The benefits of the balanced scorecard approach in measuring performance are:

Gives the complete picture of the employee as well as the organizational performance. It guides users in determining the critical success factors and performance indicators.

Strategic review or analysis of the organizational capabilities and performance.

Focusing the whole organization on the few key things needed to create breakthrough performance.

Integrating and directing the performance and efforts from the lowest levels in the organization to achieve excellent overall performance.

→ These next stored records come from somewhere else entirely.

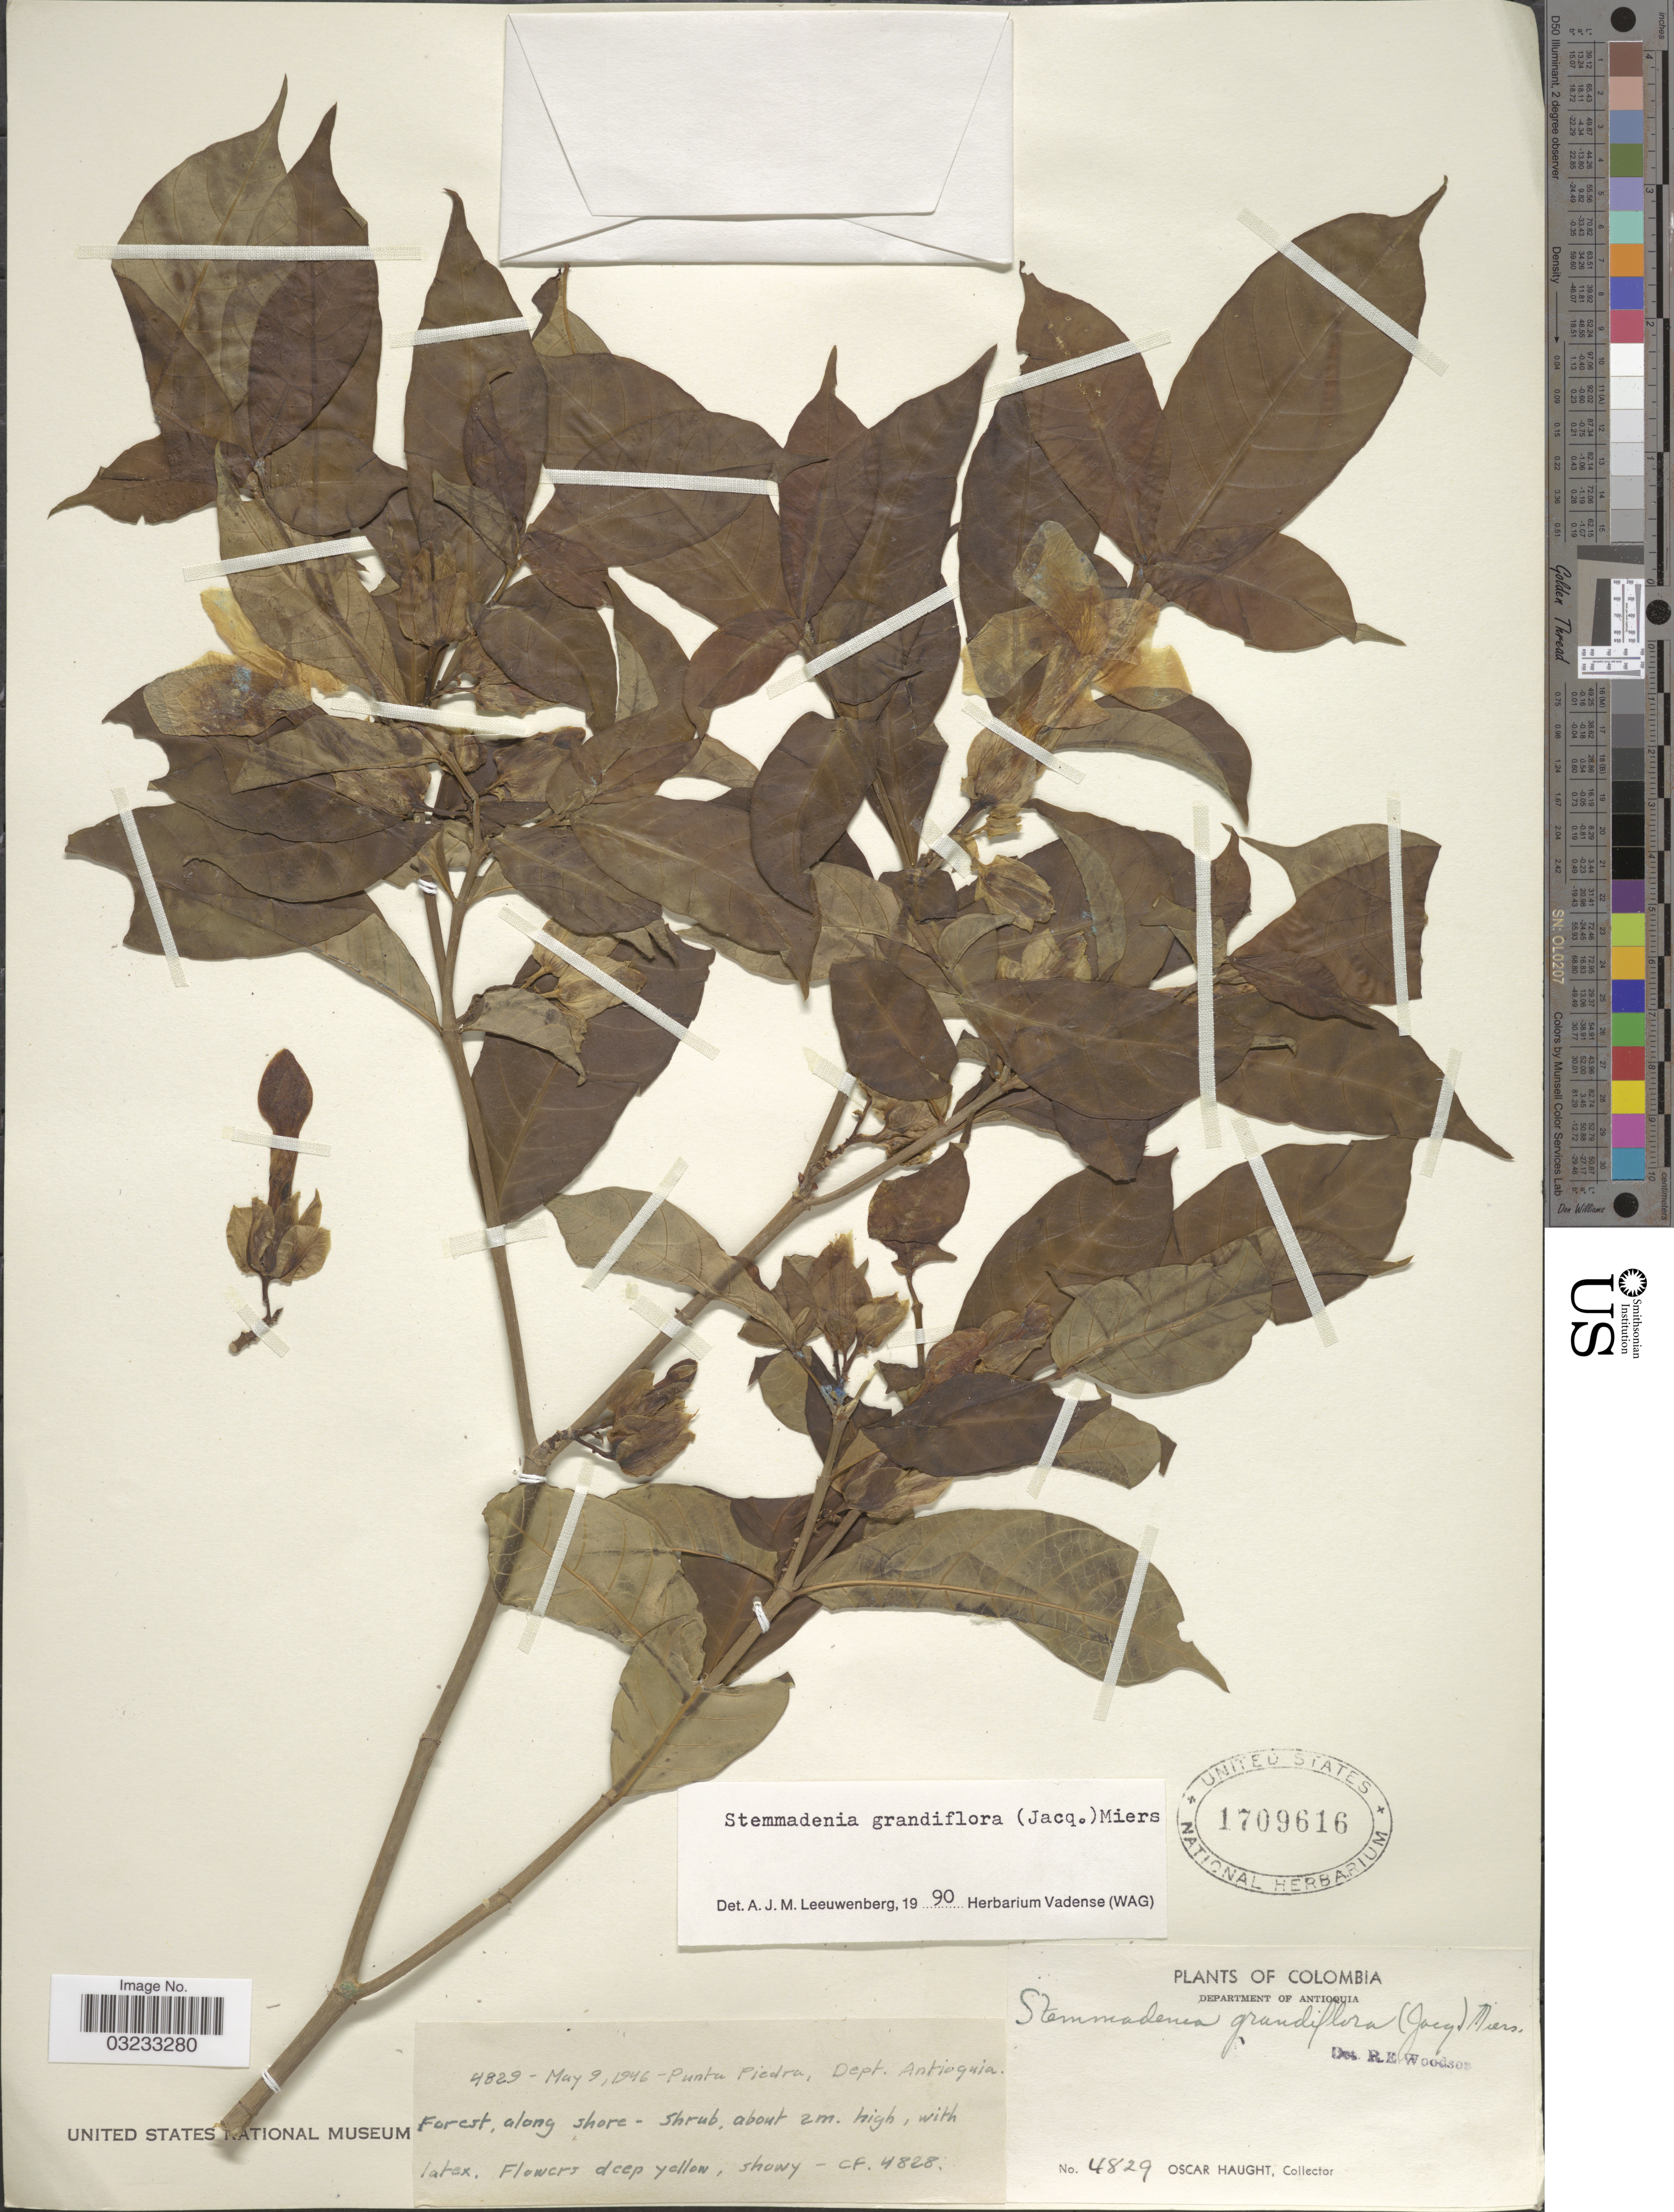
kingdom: Plantae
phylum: Tracheophyta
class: Magnoliopsida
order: Gentianales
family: Apocynaceae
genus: Stemmadenia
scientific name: Stemmadenia grandiflora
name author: (Jacq.) Miers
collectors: O. L. Haught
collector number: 4829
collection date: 1946-05-09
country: Colombia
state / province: Antioquia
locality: Punta Piedra, Department of Antioquia.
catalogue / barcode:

Disadvantages of Balanced Scorecard

Balanced Scorecard performance is subjective. Unlike quality levels, it cannot be quantified except by surveys or management opinion. Mandating a specific number of training hours per year to meet an “learn and innovate” doesn’t necessarily mean all employees take courses that help them in their jobs or that attending classes to fill in the quota is better than working on the assembly line. Demanding high employee moralecan hurt managers, since morale is not always a manager’s purview. Setting a goal of high morale along with lay offs to save money is counter-productive.

Balanced Scorecard does not include direct financial analysis of economic value or risk management. Goal selection under Balanced Scorecard does not automatically include opportunity cost calculations.

Because Balanced Scorecard can add a new type of reporting without necessarily improving quality or financial numbers, it can seem to be an additional set of non-value-added reporting or, worse, a distraction from achieving actual goals.

Overly abstract Balanced Scorecard goals are easy to reach but hard to quantify.

When a company is failing to meet its Balanced Scorecard goals, the goals may be re-interpreted to the current state of affairs to meet success or avoid failure. Altering the acceptance criteria for a good balanced scorecard is easier than altering the acceptance criteria for mechanical parts and hence the reject rate.